Similar to the recently enacted Ohio privacy legislation, entities in compliance with data security frameworks under certain federal and state laws are considered in compliance with the data security requirements under the SHIELD Act.  The Act provides that a person or business is a “compliant regulated entity” if it complies with the security requirements of GLBA, HIPAA, Part 500, or “any other data security rules and regulations of, and the statutes administered by, any official department, division, commission or agency of the federal or New York state government …”  Unlike the Ohio law, however, the New York law does not provide an express “affirmative defense” against state tort actions for entities with compliant information security programs.

Moreover, unlike the contemplated New York Privacy Act, the SHIELD Act does not provide a private right of action.  Instead, the state attorney general may enforce the law by bringing actions to enjoin violations and obtain civil penalties.  However, potential litigants may still allege negligence claims in relation to data breaches and use the unfairness or deceptive prongs of the state’s “little FTC Act.,” codified at N.Y. Gen. Bus. Law §349.  Significantly, the new law states that violations of the “reasonable security requirement[s]” of the SHIELD Act are violations of §349.  However, the Act’s express statement that “nothing in the section [concerning reasonable security requirements] shall create a private right of action,” is likely to be the basis of arguments in data security litigation that the new law vitiates the private right of action otherwise provided in §349(h).
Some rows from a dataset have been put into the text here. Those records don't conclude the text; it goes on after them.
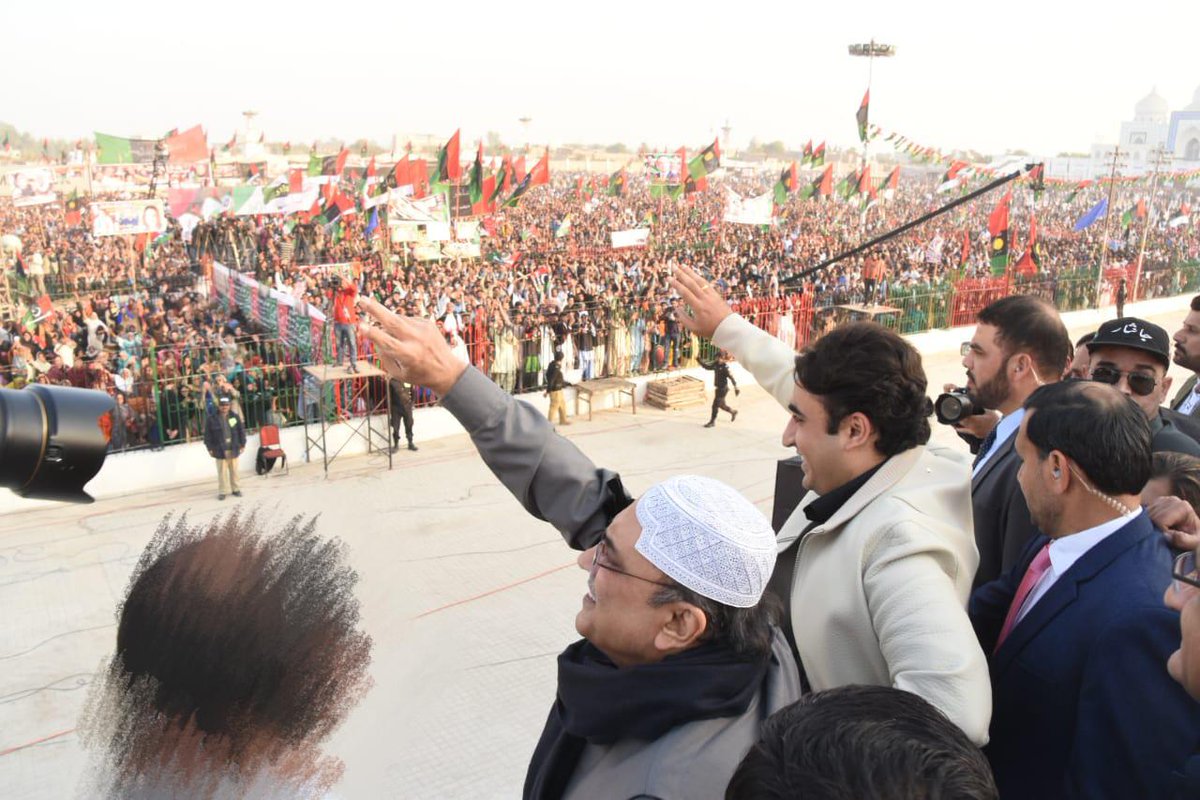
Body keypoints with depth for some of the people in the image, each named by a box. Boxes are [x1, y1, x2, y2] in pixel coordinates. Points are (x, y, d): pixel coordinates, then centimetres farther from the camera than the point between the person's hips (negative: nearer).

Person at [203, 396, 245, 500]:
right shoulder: (211, 419, -3)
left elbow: (241, 431, 9)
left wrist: (242, 444, 6)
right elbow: (207, 434, -1)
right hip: (220, 450, -2)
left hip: (233, 448, 2)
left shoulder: (235, 417, 4)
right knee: (222, 472, 0)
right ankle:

The Identity Theft Prevention and Mitigation Services Act

Spurred by Equifax’s 2017 data breach, the New York legislature also passed the Identity Theft Prevention and Mitigating Services Act.  Effective sixty days after Governor Cuomo signed the bill into law on July 25, 2019, the law requires credit reporting agencies facing a breach that involves Social Security numbers to provide five years of identity theft prevention and mitigation services to affected consumers.  The law also allows affected New York residents to freeze their credit, free of charge.
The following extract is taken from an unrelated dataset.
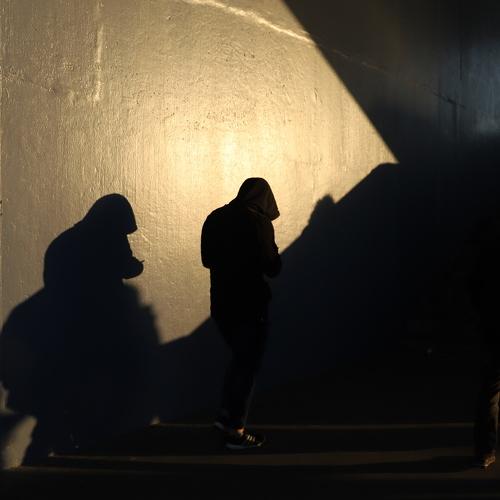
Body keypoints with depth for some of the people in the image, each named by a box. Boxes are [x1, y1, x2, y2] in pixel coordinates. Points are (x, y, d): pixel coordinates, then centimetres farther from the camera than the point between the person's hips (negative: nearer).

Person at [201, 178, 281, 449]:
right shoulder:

More State Privacy and Cybersecurity Legal Developments on the Horizon

The two NY laws detailed above show that, despite slow progress in Congress on omnibus federal privacy legislation, state regulators continue to push their own privacy and cybersecurity initiatives forward.  And while New York has passed two measures already, more privacy laws may yet be forthcoming.  Omnibus legislation may reappear, and New York City council members introduced legislation this month that could bar telecommunication companies from sharing customers’ location data if it is within the city’s five boroughs.  As states like New York toughen their privacy laws, organizations should carefully review the data they collect and assess which states’ laws apply, with a mind to the legislative and regulatory trends nation-wide, as well as continue to develop robust data protection programs with built in safeguards to protect consumer information.